= Lavoro richiesto =
1 – Riduci a un elenco il paragrafo della presentazione del libro sull'anoressia che comincia con "L'anoressia non è riducibile all'isteria innanzitutto". Conserva i fatti principali.
2 – Ripeti parola per parola il passo della presentazione del libro sull'anoressia da "L'anoressia non è riducibile all'isteria: è" a "incontrata da Freud.".
3 – Prosegui la presentazione del libro sull'anoressia dopo l'ultima frase riportata.

"Quando il viandante canta nell'oscurità, rinnega la propria apprensione,

ma non per questo vede più chiaro"

(S. Freud)

PUBBLICAZIONI

IL RIFIUTO DELL'ALTRO NELL'ANORESSIA

 

Studio di psicanalisi

autori e curatori: Lucia Simona Bonifati, Fabio Galimberti

 

(FrancoAngeli, 2001)

 

 

L'anoressia non è riducibile all'isteria: è questa tesi il filo conduttore che lega i saggi presentati nel libro, materiali che costituiscono una preziosa testimonianza del dibattito in corso all'interno del Campo Freudiano.

 

L'anoressia non è riducibile all'isteria innanzitutto perché nella clinica si incontrano soggetti anoressico-bulimici strutturalmente ossessivi oppure - per uscire dall'ambito nevrotico - perversi, paranoici, schizofrenici; secondariamente perché l'anoressia non è l'espressione contemporanea dell'isteria incontrata da Freud.

= Dati forniti =
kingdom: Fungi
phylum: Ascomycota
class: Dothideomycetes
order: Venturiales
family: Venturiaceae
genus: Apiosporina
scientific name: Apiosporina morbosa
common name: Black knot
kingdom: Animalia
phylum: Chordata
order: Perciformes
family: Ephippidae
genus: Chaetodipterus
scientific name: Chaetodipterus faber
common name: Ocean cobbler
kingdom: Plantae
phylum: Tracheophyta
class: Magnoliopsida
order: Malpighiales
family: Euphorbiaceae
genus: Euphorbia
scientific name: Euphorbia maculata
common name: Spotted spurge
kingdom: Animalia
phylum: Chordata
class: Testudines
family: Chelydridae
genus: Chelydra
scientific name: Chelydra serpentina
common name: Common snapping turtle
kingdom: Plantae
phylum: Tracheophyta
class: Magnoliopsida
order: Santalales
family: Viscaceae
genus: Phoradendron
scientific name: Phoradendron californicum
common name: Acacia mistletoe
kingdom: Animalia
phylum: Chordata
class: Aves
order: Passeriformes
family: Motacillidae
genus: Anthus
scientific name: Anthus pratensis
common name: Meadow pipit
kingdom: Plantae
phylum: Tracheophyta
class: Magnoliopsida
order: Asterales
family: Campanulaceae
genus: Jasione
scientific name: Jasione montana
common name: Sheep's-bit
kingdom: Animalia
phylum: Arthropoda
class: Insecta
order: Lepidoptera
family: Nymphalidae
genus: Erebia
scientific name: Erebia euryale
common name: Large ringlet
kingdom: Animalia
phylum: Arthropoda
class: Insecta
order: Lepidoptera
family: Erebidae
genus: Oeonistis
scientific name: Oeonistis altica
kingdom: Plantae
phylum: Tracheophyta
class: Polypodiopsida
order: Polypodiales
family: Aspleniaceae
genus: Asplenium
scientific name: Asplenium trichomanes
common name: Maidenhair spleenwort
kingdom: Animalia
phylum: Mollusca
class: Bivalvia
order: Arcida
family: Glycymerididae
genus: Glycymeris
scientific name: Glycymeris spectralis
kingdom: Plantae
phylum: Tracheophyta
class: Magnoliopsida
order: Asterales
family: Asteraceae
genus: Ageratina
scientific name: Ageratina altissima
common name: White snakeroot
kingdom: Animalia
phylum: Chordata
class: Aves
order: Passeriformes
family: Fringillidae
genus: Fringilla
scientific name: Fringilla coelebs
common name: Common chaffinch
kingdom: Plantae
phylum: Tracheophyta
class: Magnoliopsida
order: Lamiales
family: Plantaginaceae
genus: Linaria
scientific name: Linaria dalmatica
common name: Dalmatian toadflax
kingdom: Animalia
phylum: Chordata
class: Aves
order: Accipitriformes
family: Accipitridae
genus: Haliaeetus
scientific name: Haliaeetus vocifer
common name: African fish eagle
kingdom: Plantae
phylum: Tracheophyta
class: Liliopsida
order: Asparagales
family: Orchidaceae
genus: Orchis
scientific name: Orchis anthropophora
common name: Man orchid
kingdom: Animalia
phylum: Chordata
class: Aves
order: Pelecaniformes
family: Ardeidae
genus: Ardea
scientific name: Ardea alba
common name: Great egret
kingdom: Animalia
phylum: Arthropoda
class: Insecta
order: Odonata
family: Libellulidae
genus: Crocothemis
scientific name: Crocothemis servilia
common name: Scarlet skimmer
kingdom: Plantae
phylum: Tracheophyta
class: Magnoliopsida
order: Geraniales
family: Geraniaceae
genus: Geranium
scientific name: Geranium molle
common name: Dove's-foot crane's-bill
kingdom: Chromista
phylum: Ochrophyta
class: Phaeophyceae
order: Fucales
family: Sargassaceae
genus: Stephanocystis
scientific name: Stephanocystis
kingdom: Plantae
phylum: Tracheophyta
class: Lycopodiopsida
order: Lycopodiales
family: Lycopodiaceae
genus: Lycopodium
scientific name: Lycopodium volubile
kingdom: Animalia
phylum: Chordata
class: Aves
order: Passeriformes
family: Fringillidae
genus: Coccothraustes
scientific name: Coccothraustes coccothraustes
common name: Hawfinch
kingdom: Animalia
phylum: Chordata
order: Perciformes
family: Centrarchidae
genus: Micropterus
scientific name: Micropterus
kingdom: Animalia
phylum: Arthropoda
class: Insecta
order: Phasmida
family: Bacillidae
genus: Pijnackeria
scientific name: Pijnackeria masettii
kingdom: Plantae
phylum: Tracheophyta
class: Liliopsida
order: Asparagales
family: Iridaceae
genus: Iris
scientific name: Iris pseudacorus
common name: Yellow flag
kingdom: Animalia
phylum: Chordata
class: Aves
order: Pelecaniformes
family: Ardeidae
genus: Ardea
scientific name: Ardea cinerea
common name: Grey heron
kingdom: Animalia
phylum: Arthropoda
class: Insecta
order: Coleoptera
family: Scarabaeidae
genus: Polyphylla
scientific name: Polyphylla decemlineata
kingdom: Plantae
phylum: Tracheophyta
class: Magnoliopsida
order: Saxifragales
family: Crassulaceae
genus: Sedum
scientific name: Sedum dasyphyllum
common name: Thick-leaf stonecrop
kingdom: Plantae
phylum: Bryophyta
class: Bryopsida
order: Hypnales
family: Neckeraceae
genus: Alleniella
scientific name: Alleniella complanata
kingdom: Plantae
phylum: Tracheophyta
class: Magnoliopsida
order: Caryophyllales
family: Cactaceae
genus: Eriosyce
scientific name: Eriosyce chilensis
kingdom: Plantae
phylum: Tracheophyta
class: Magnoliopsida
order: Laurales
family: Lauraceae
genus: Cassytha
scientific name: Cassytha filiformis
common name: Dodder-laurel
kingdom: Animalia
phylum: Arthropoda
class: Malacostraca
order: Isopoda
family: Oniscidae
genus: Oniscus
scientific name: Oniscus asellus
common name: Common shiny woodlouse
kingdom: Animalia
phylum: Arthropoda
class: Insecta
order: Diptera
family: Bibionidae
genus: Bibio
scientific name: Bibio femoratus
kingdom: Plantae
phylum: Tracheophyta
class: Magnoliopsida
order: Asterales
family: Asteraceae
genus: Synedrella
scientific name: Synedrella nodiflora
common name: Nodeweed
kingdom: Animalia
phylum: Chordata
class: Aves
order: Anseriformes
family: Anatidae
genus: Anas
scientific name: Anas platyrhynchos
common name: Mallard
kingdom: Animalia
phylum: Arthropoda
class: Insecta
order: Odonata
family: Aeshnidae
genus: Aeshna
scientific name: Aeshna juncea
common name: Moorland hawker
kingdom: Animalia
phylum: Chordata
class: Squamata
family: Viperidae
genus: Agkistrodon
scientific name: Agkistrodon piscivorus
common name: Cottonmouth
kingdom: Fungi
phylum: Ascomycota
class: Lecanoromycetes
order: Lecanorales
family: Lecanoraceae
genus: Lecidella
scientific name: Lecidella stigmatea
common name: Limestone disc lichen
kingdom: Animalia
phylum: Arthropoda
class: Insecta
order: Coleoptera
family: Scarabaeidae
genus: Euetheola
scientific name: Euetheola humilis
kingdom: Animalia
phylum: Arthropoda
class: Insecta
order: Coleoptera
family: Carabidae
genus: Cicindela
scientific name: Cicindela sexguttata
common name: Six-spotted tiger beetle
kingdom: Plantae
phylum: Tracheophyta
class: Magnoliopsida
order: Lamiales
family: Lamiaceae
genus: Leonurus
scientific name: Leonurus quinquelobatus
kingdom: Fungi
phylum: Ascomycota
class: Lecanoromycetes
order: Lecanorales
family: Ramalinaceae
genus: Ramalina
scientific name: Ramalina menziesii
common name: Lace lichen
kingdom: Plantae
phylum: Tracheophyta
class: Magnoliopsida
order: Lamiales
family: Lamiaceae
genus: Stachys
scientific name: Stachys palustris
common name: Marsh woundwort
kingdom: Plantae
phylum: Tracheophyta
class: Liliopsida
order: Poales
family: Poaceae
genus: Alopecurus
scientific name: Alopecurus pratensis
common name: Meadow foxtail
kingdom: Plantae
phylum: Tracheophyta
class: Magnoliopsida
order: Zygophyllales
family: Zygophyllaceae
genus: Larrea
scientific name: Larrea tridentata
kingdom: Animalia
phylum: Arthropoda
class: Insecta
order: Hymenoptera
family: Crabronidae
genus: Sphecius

= Risposte agli esercizi =
1 –
L'anoressia non è riducibile all'isteria per due motivi:
- nella clinica si incontrano soggetti anoressico-bulimici strutturalmente ossessivi oppure, fuori dall'ambito nevrotico, perversi, paranoici o schizofrenici;
- l'anoressia non è l'espressione contemporanea dell'isteria incontrata da Freud.

2 –
L'anoressia non è riducibile all'isteria: è questa tesi il filo conduttore che lega i saggi presentati nel libro, materiali che costituiscono una preziosa testimonianza del dibattito in corso all'interno del Campo Freudiano.

 

L'anoressia non è riducibile all'isteria innanzitutto perché nella clinica si incontrano soggetti anoressico-bulimici strutturalmente ossessivi oppure - per uscire dall'ambito nevrotico - perversi, paranoici, schizofrenici; secondariamente perché l'anoressia non è l'espressione contemporanea dell'isteria incontrata da Freud.

3 –
 

Per tre ragioni almeno, come i saggi del volume dimostrano sul piano teorico e clinico: primo perché può rappresentare, per il soggetto confrontato con la questione della femminilità, un punto d'impasse oppure una risposta differente rispetto a quella tipicamente isterica; secondo perché può costituire per il soggetto non solo una difesa del desiderio, ma anche una difesa dal desiderio; terzo infine, perché si presenta spesso non solo come rifiuto della domanda dell'Altro, ma come rifiuto dell'Altro tout court.